Could it be Mother Holly’s work? Weather manipulation was possible, but the books at Whitehall hadn’t gone into detail about how it was actually done. Emily had a feeling that large-scale manipulation would require more than one magician, perhaps using a ritual like Lady Barb had shown her, yet there was no way to be sure. Necromancers might not work together, but they had enough raw power not to need to work in groups.

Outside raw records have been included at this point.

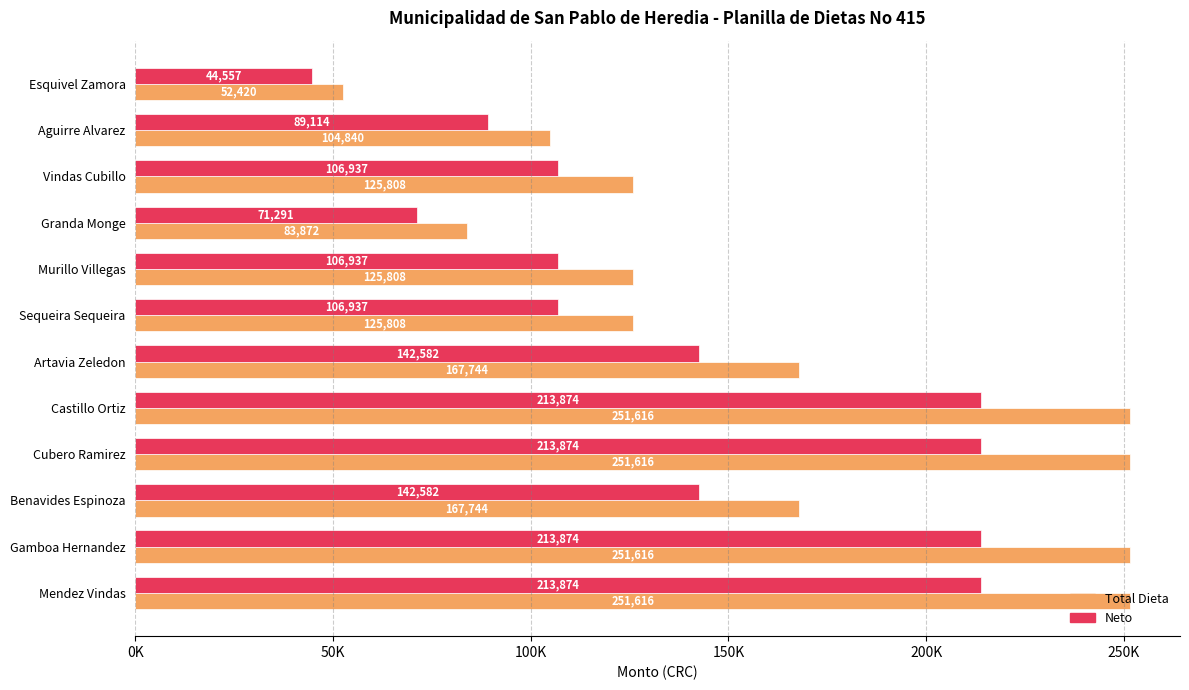

What are all the series names shown in the legend?

Total Dieta, Neto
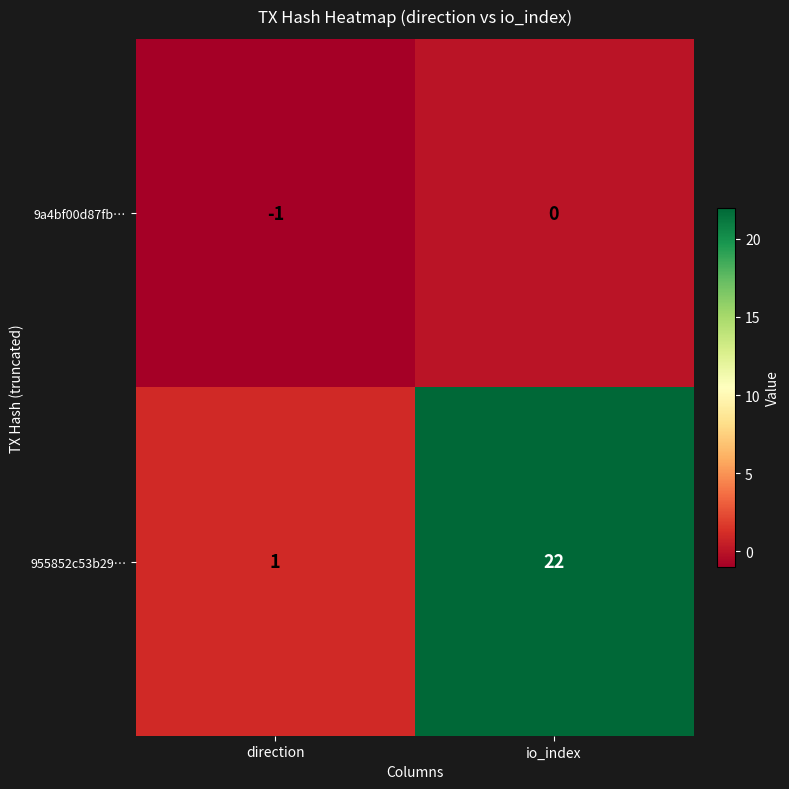

Between direction and io_index, which series saw the biggest shift?

955852c53b29…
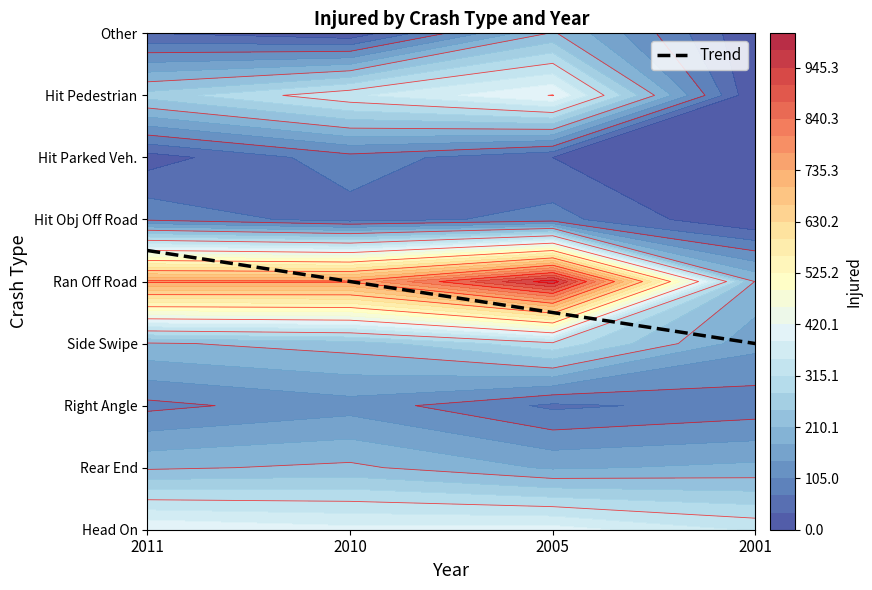

Is the value of Rear End at 2005 greater than the value of Side Swipe at 2010?

No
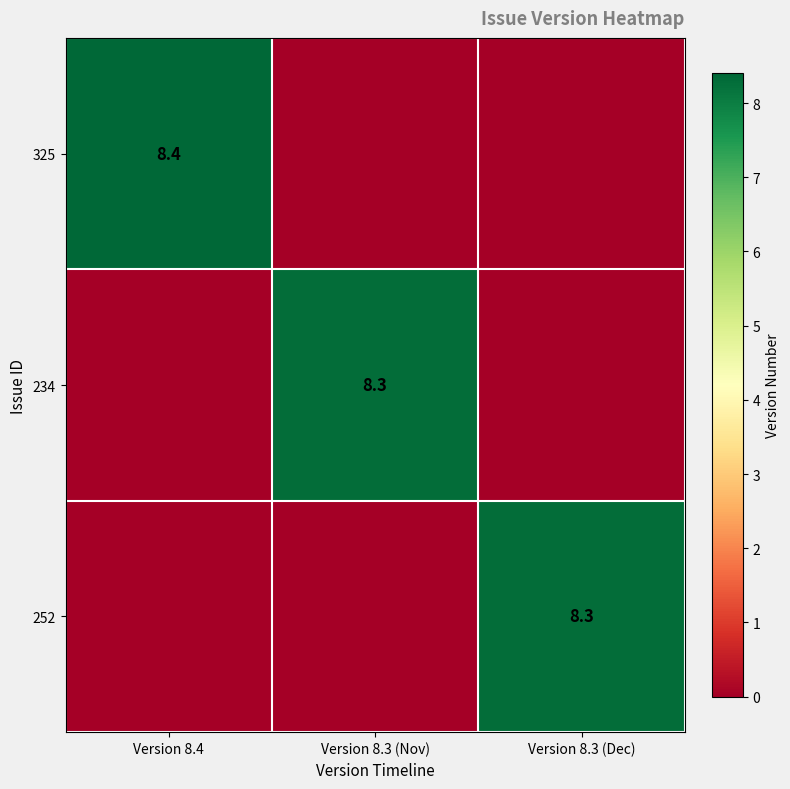

Between Version 8.3 (Dec) and Version 8.4, which is larger?

Version 8.4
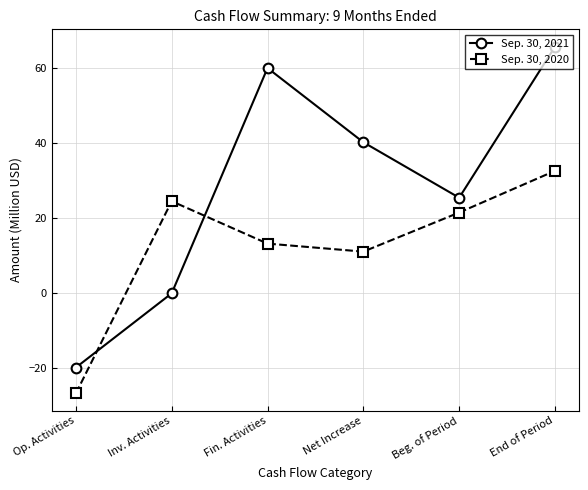

What is the difference between the highest and lowest values at Inv. Activities?

24.5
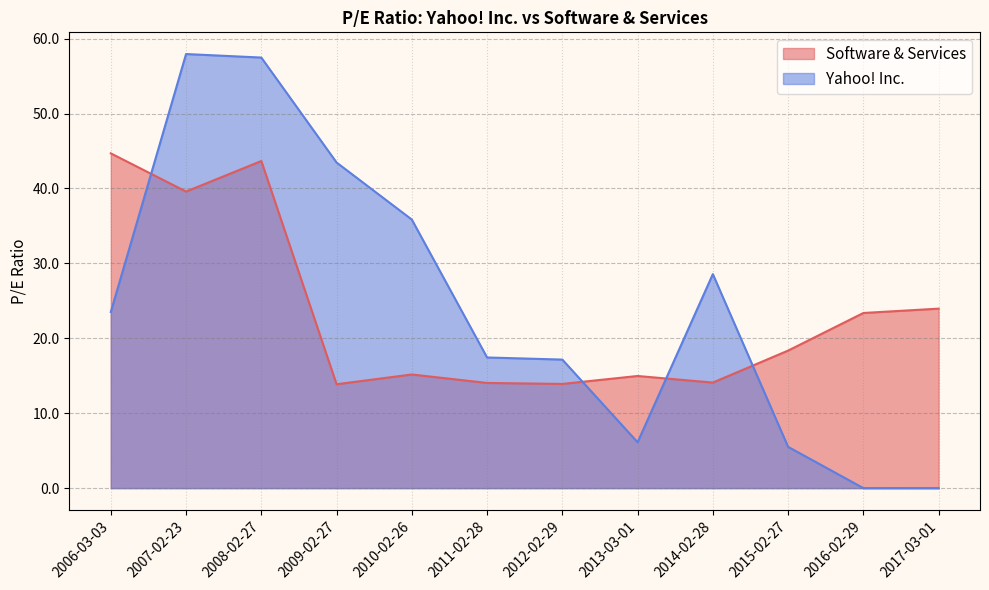

List the labels in order of Yahoo! Inc. value, smallest first.

2016-02-29, 2017-03-01, 2015-02-27, 2013-03-01, 2012-02-29, 2011-02-28, 2006-03-03, 2014-02-28, 2010-02-26, 2009-02-27, 2008-02-27, 2007-02-23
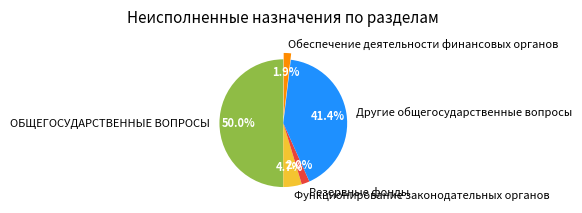

What portion of the pie excludes Обеспечение деятельности финансовых органов?

98.1%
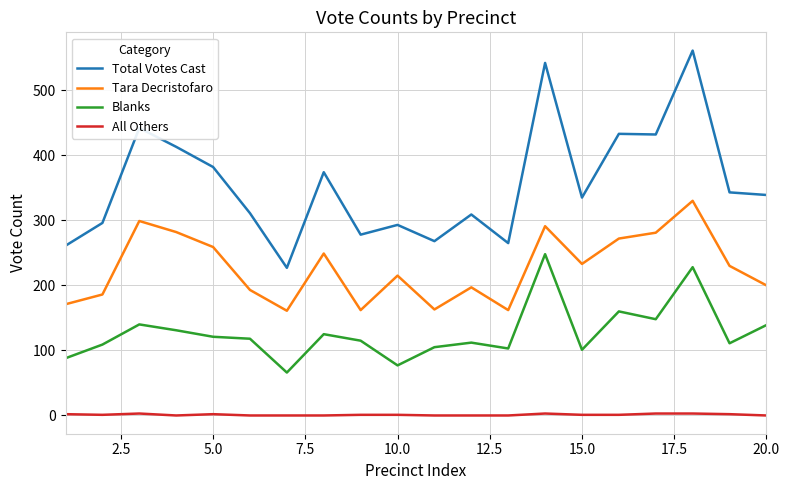

How many values in the All Others series are below 1?

8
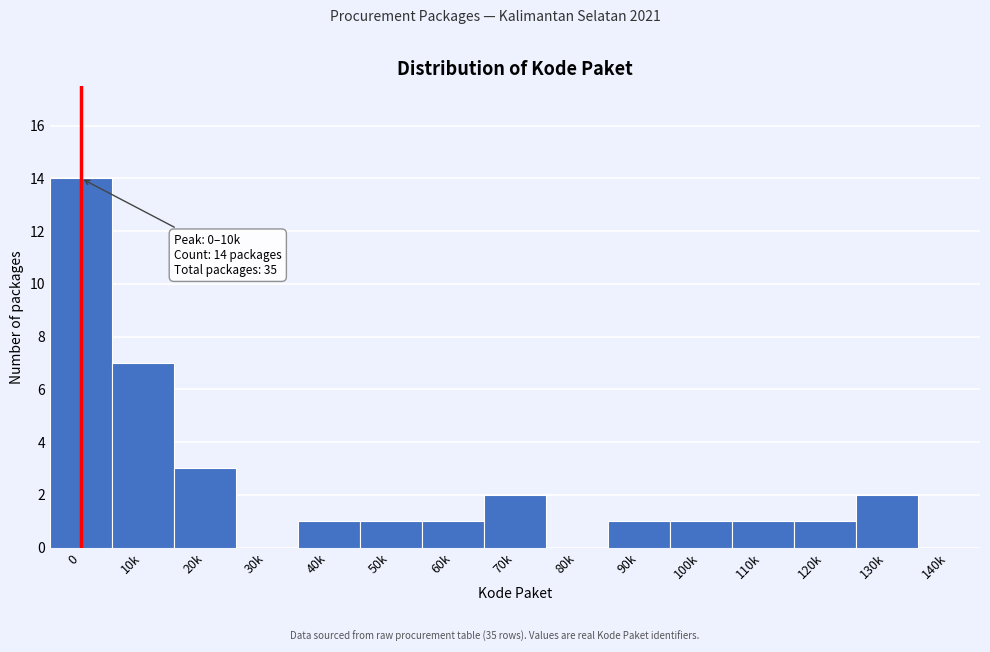

Reading right to left, list all the values displayed in this chart.

140k=0	130k=2	120k=1	110k=1	100k=1	90k=1	80k=0	70k=2	60k=1	50k=1	40k=1	30k=0	20k=3	10k=7	0=14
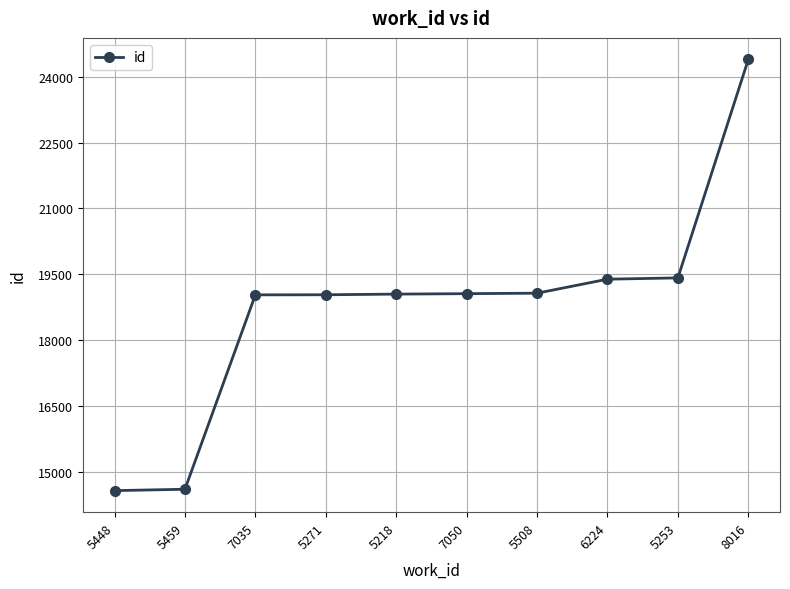

What position from the left is 5271?

4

She took a piece of bread and cold meat from one of the servants and chewed it quickly, realizing – for the first time – just how ravenous she’d become. Lady Barb didn’t press for them to move as they ate, suggesting that she was building up her strength, too. Once they finished eating, Lady Barb spoke briefly to Lady Easter, then motioned for Emily to follow her out of the castle. Rudolf started after them, but a sharp look from Lady Barb froze him in his tracks.

Outside, the wind was howling through the mountains, blowing rain into their faces. Both of the protective wards surrounding the castle had vanished, along with Mother Holly. Emily guessed that her burst of magic had shattered more than just the walls protecting the castle.

She cast a night vision spell, then found where she’d hidden the book and dug it up for Lady Barb. The older woman inspected it carefully, then swore for several minutes. Emily listened, silently committing several of the words to memory. Lady Barb had an impressive vocabulary.

“This shouldn’t even be here,” Lady Barb muttered, when she had finished swearing. “How did a hedge witch get her hands on
this
?”

Emily looked at her, silently casting protective wards to keep the rain from touching the book – or themselves. “Do you recognize it?”

Lady Barb hesitated, then made a visible decision to talk. “It doesn’t have a name,” she said, finally. “Most students of grimoires call it nothing more than
Malice
. The book doesn’t just list hundreds of very unpleasant spells, it affects the mind of whoever tries to use the more complex hexes and curses. There are only five copies, as far as I know, and all five are under tight security. No one knew there was a sixth.”

Emily swallowed as another possibility occurred to her. One could be missing and no one knew it. “What are you going to do with this copy?”

“I should be asking you,” Lady Barb said. She passed the book back to Emily, who took it in surprise. “You captured the book.”

“Oh,” Emily said. “But I stole it.”

Lady Barb shrugged. “I don’t think the magician who crafted the book gave a hoot about stealing,” she said. “All that matters is that you took possession of it. The magic woven into the book probably sees you as its owner now. If I tried to take it, the results might be unpleasant.”